Ok I know no one wants to be in a a relationship with a rude person, but as a NT, I`m not as kind & sensitive as the typical girl. I know lots of boys around me who admire a woman`s sensitivity, I think the majority of guys prefer it.
I like to know as a more eccentric & cool type, which type of guy is more suited for us NT girls? I`m not that gentle, nor I "play" affection on others.


----------



## The Hammer (Aug 24, 2015)

@marybluesky:

It depends on what the person needs from the relationship. However, based on type and since you posted this in the SP forum, I would say ISTP might match well with you. We're no bullshit people and aren't big fans of excessive affection. We're independent and like our space as well so no clinginess either. Add in the shared dominant-Ti and there can be a mutual understanding of how the other functions.

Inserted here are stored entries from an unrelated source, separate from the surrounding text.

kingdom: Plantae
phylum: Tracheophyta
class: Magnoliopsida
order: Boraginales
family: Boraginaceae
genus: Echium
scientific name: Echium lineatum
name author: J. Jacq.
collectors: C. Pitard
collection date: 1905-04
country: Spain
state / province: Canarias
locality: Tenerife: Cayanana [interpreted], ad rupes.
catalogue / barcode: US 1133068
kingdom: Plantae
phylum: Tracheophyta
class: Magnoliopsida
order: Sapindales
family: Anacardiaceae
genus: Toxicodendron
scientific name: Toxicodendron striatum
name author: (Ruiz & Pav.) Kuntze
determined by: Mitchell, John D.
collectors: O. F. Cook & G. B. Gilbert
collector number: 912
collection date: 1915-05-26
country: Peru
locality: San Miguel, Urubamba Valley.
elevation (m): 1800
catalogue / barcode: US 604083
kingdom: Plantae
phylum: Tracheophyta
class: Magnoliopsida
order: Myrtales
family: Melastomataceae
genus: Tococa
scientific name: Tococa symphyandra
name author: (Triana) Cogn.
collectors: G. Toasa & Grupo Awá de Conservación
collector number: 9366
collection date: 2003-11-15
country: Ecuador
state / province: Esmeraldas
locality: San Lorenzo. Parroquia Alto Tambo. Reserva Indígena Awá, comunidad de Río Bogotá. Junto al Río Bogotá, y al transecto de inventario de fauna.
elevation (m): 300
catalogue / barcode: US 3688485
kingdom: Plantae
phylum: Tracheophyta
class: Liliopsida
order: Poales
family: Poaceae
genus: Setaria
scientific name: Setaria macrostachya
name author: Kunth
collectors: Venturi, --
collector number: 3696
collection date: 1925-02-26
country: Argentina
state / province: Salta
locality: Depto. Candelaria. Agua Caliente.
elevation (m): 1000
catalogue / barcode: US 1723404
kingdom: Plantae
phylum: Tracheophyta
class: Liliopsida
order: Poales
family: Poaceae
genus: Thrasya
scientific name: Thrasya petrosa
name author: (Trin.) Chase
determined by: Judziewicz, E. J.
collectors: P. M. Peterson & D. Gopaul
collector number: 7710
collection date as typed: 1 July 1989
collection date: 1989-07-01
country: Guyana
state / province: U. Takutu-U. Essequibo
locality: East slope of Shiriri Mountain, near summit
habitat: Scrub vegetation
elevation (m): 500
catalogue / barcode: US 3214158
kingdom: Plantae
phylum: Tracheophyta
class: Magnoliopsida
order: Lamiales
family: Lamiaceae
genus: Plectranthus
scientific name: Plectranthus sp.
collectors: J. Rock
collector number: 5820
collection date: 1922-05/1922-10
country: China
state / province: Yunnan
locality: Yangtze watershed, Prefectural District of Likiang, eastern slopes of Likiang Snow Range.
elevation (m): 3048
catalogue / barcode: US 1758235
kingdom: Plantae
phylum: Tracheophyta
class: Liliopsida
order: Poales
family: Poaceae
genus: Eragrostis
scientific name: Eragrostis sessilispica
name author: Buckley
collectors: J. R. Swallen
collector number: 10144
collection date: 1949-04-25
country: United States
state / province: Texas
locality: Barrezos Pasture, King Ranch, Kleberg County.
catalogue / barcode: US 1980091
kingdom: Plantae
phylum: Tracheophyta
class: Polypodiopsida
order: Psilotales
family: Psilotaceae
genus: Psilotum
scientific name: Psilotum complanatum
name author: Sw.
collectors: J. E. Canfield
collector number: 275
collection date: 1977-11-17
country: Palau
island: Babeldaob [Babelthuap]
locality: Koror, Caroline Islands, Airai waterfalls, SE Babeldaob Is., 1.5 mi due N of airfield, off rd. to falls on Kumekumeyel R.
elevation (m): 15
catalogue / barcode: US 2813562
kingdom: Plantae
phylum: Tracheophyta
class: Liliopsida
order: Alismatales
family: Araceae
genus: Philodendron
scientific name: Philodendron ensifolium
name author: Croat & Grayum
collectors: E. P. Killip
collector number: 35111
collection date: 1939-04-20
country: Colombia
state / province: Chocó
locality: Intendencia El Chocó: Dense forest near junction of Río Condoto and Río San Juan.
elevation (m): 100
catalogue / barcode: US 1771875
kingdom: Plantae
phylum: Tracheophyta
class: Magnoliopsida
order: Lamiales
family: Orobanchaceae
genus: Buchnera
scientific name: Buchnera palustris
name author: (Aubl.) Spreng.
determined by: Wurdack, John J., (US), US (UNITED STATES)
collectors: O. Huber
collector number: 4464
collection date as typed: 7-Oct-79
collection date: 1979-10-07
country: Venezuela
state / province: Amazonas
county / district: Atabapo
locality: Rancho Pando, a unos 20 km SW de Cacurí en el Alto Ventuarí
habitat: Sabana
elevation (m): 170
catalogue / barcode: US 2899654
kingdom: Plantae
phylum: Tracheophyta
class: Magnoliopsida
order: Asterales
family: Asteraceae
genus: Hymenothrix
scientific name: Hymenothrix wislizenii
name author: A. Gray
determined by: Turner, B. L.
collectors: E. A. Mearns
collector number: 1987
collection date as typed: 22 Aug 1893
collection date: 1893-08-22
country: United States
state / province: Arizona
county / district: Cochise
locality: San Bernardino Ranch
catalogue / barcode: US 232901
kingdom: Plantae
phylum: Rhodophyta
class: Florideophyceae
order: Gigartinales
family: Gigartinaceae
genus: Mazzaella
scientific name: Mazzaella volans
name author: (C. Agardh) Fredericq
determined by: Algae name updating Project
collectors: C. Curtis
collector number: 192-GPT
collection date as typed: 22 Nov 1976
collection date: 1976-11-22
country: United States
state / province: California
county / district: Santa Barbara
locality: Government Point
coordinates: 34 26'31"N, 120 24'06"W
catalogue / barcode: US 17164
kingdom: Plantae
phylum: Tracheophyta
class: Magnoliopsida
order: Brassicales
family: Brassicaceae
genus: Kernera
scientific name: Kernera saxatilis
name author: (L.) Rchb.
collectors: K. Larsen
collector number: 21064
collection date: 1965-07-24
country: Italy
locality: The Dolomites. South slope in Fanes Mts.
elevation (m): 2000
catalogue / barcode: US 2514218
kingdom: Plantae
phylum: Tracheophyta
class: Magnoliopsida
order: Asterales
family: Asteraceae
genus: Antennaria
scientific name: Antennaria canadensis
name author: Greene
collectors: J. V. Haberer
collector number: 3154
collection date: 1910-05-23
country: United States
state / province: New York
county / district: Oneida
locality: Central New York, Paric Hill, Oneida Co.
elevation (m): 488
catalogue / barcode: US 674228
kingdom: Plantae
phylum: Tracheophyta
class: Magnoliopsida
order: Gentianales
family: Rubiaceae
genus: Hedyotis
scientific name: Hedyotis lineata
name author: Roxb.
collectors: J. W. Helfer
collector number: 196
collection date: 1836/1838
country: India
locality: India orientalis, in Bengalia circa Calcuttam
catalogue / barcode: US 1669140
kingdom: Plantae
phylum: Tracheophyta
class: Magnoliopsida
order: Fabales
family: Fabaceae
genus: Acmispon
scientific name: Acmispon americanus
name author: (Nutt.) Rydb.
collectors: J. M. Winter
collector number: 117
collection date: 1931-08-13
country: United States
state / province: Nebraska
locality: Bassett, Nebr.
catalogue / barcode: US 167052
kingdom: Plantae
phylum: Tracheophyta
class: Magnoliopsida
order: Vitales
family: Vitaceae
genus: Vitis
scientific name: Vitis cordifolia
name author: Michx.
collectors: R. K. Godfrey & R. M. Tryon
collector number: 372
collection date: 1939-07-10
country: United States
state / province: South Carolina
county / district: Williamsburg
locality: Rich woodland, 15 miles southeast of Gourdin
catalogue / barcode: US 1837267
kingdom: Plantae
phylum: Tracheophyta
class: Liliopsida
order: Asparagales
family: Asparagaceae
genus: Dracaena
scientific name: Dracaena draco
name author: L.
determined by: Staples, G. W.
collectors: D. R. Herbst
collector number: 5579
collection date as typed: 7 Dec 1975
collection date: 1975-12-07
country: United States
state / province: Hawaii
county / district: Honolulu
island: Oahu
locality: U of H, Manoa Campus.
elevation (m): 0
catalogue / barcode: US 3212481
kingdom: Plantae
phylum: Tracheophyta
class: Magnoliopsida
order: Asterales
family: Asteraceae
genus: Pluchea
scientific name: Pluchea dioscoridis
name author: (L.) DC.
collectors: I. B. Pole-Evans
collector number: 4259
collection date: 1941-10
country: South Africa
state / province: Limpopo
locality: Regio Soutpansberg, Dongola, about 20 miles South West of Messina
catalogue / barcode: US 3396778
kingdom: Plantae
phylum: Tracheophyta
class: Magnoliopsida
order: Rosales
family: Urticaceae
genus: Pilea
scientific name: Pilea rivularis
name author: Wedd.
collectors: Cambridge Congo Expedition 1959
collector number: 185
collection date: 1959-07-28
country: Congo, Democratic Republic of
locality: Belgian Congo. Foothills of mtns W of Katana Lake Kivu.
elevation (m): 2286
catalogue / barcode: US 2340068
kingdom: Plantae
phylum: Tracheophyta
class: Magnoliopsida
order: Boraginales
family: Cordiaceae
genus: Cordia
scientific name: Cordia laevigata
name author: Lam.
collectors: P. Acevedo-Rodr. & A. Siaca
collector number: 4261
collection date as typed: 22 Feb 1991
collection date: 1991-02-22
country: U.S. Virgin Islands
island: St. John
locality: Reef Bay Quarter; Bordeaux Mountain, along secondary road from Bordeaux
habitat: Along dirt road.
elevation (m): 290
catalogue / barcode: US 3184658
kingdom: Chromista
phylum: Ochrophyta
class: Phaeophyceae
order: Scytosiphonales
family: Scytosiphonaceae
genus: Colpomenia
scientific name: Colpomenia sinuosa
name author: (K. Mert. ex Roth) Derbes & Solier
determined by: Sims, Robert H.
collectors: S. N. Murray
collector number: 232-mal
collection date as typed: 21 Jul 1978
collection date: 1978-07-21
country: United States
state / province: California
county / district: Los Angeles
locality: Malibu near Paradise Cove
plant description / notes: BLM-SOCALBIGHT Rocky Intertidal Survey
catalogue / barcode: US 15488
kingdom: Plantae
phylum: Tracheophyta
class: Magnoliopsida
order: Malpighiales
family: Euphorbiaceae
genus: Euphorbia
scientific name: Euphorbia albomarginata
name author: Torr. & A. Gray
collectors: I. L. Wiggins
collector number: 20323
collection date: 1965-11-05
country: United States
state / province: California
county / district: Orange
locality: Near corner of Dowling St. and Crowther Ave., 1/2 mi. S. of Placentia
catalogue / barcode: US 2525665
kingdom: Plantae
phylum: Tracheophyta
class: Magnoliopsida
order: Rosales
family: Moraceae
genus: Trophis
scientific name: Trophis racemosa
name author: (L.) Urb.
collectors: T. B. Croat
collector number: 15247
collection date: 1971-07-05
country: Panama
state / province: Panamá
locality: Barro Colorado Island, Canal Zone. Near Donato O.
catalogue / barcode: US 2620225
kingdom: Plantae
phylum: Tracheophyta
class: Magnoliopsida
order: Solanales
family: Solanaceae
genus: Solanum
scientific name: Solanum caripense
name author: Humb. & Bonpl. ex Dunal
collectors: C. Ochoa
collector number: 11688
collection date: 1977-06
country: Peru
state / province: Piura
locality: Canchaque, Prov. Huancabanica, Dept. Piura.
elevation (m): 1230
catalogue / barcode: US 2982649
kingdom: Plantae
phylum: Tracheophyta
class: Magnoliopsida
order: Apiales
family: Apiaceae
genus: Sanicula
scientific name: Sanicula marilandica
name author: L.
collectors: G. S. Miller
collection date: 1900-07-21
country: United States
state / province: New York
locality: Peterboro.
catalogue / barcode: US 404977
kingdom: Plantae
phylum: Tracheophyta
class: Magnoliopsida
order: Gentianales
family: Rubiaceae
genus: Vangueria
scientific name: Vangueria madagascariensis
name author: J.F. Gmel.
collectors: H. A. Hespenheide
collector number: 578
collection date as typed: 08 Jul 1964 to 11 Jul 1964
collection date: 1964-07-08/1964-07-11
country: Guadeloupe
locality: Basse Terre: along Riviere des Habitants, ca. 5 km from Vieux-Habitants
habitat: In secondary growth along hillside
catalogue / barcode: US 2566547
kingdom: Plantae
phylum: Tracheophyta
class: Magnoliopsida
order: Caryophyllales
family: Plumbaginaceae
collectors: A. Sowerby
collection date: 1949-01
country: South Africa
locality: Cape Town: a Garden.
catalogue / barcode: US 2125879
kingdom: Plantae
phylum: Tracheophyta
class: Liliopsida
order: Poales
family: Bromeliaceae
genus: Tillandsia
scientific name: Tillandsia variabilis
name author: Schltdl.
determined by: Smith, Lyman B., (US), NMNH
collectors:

Keep in mind though that in such a relationship both people need to work at it more to keep it alive, because they might become too distant and remote in it if they let it be too much.

EDIT: I realized I forgot to answer the attraction component, Here it depends on the person and other facts and I don't think I could associate it with type.


----------



## Saturnian Devil (Jan 29, 2013)

I've heard that ISTP/INTP or even ISTP/ENTP pairings work well. 

But, yeah, I agree with @The Hammer.


----------



## TheVerb (Mar 4, 2015)

I would also agree ISTP. ESTP's may be a bit much for you.


----------



## with water (Aug 13, 2014)

Deja Vu re: this topic.


----------